REPUBLIKA.CO.ID, PURBALINGGA -- Menteri Desa dan Pembangunan Desa Tertinggal Abdul Halim Iskandar, mendorong para kades tidak hanya menjabat selama satu periode. Menurutnya, hal ini diperlukan agar kesinambungan program pembangunan yang dilaksanakan bisa dilaksanakan.
"Idealnya, seorang pejabat kades bisa menjabat tidak hanya menjabat selama satu periode. Kalau hanya menjabat satu periode, tidak ada jaminan program yang dilaksanakan kades sebelumnya akan dilanjutkan oleh penerusnya," kata Abdul Halim Iskandar saat melakukan kunjungan kerja ke Desa Serang Kecamatan Karangreja Kabupaten Purbalingga, Selasa (10/3).
Dia menyebutkan, apa yang dia sampaikan tidak ada hubungannya dengan masalah politik atau jabatan. Tapi semata-mata berdasarkan pertimbangan kesinambungan pembangunan di desa.
"Kalau setiap periode ganti kepala desa, walaupun ada visi dan misi, pasti akan diikuti perubahan kebijakan. Artinya tidak ada jaminan kesinambungan program pembangunan," katanya.

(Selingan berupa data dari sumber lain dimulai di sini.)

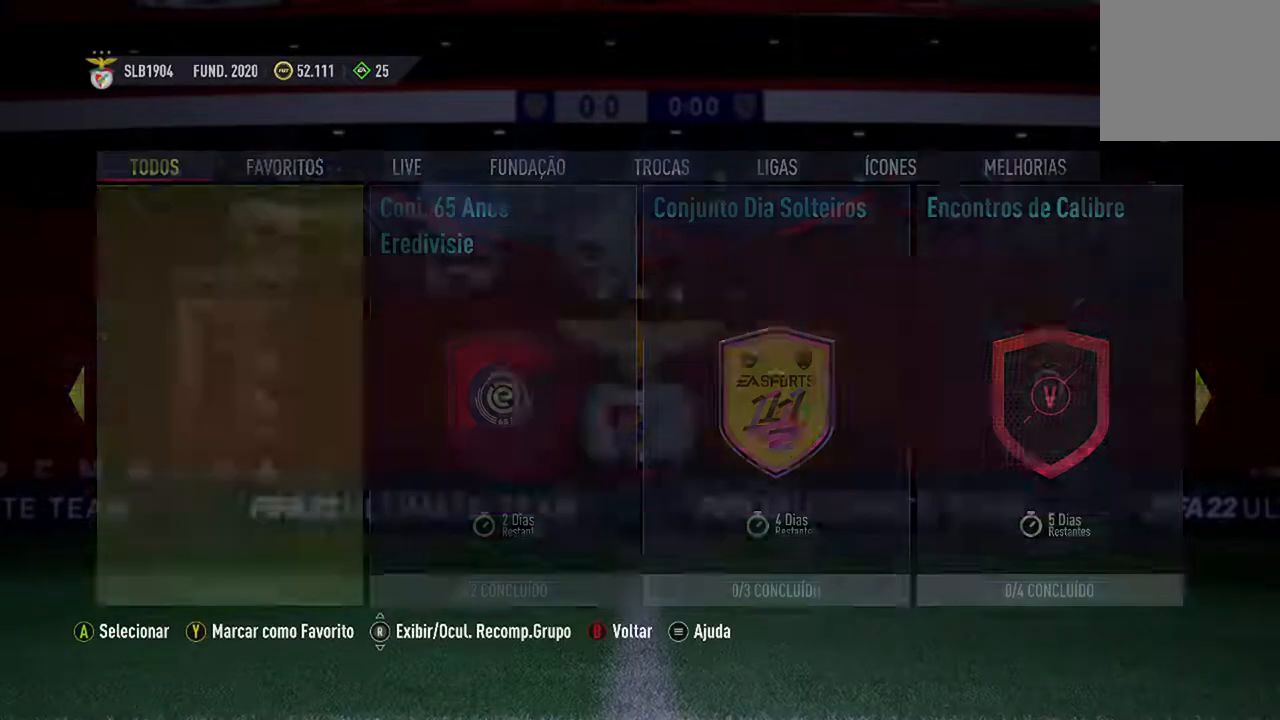
{"buttons": [], "left_stick": "center", "right_stick": "center", "events": []}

Berdasarkan ketentuan perundang-undangan yang berlaku, masa jabatan kades ditetapkan selama 6 tahun. Namun seorang kades yang habis masa jabatannya, bisa kembali mencalonkan diri untuk tiga kali masa jabatan.

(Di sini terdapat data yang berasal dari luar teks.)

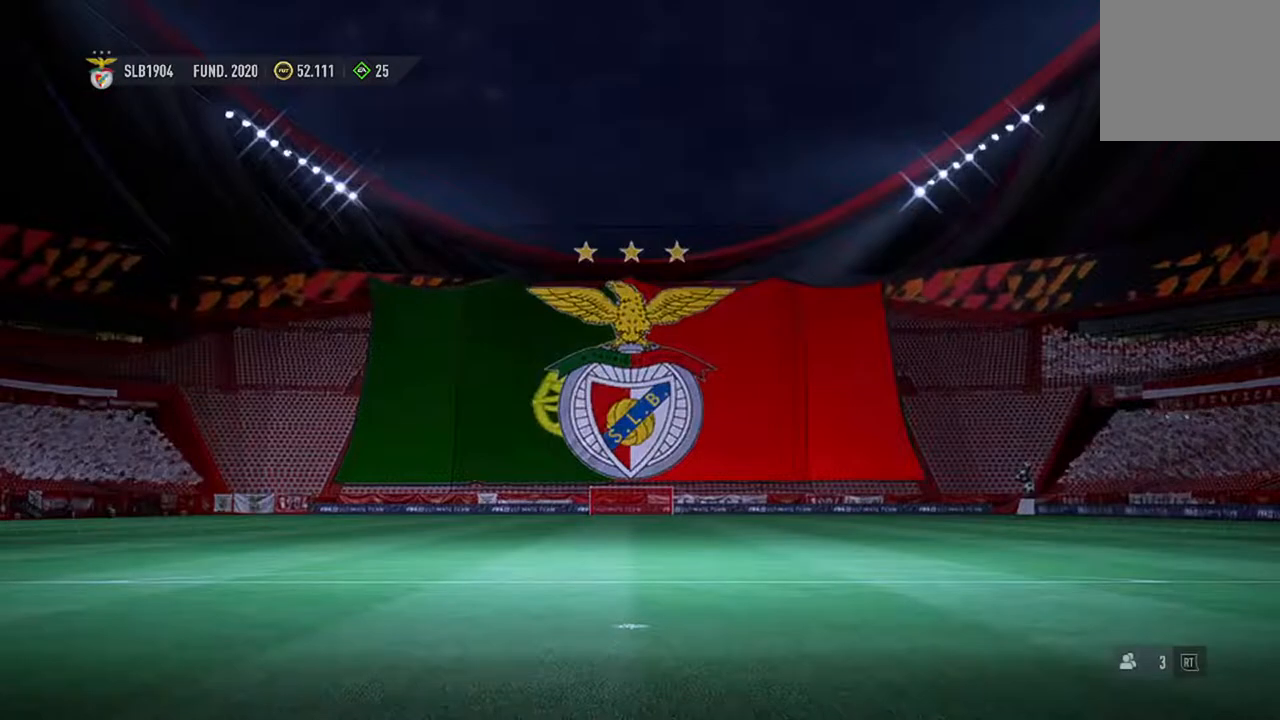
{"buttons": [], "left_stick": "center", "right_stick": "center", "events": []}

Namun untuk bisa menjabat tidak hanya satu periode, Menteri Desa menegaskan, kepala desa tersebut tentu harus bisa bekerja keras dan memberikan pengabdian yang tulus bagi masyarakat. "Kalau ini bisa dilakukan, tentu tidak sulit bagi seorang kades untuk terpilih lagi dalam periode berikutnya," katanya.
Dalam kesempatan itu, Menteri Desa PDT juga mengaku sedang mendorong desa-desa di Tanah Air untuk mengembangkan program desa digital. Menurutnya, melalui program desa digital tidak hanya mempermudah pelayanan yang diberikan pemerintah desa pada warganya, melainkan juga akan mempermudah proses pertanggung-jawaban keuangan.

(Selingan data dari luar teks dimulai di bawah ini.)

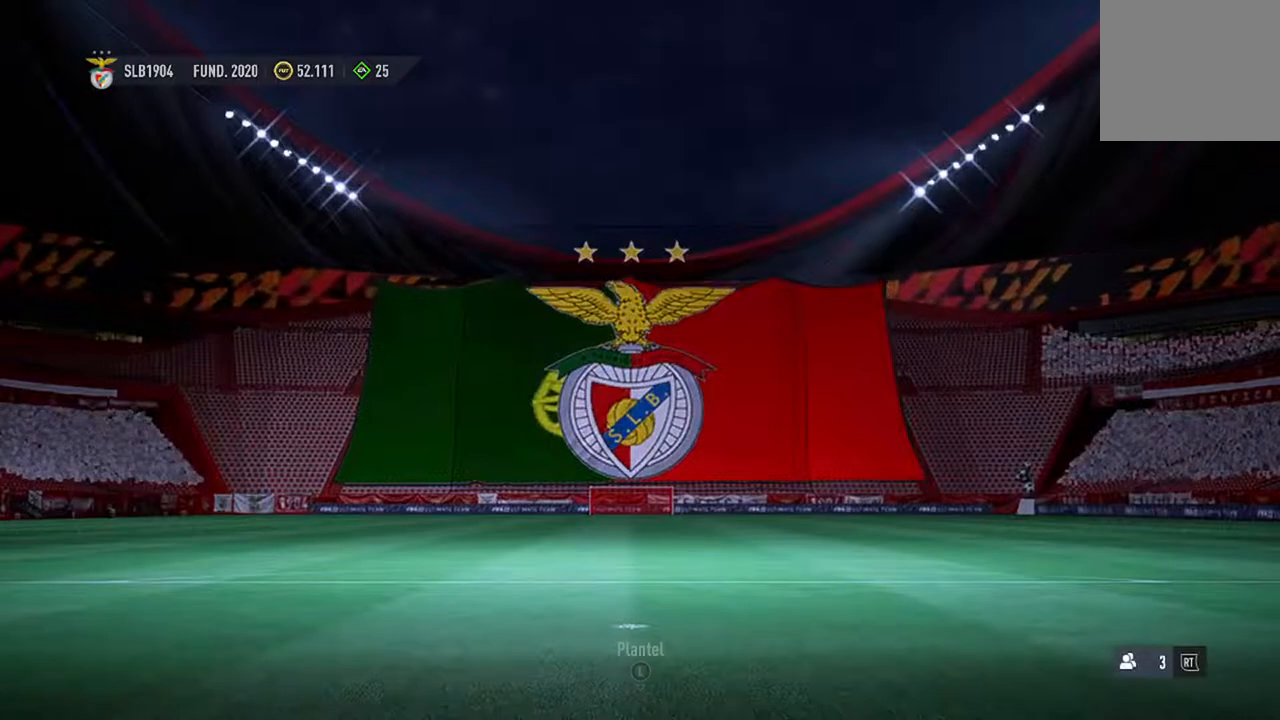
{"buttons": [], "left_stick": "center", "right_stick": "center", "events": []}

"Dengan mengembangkan desa digital, warga yang hendak mengurus hal apa pun yang diberikan pemerintah desa, tidak perlu lagi datang ke kantor desa. Namun dengan menggunakan aplikasi atau online," katanya.
Selain itu, kata Abdul Halim, program desa digital juga mendorong pengelolaan keuangan desa menjadi lebih transparan. Termasuk dalam hal penggunaan keuangan desa secara non tunai (cashless).
"Kalau pembelanjaan dilakukan secara cashless, jejak digital penggunaan anggaran menjadi sangat jelas. Digunakan untuk apa, berapa rupiah dan dibayarkan pada siapa, semuanya akan tercatat sehingga memudahkan pertanggung-jawaban keuangan desa," katanya.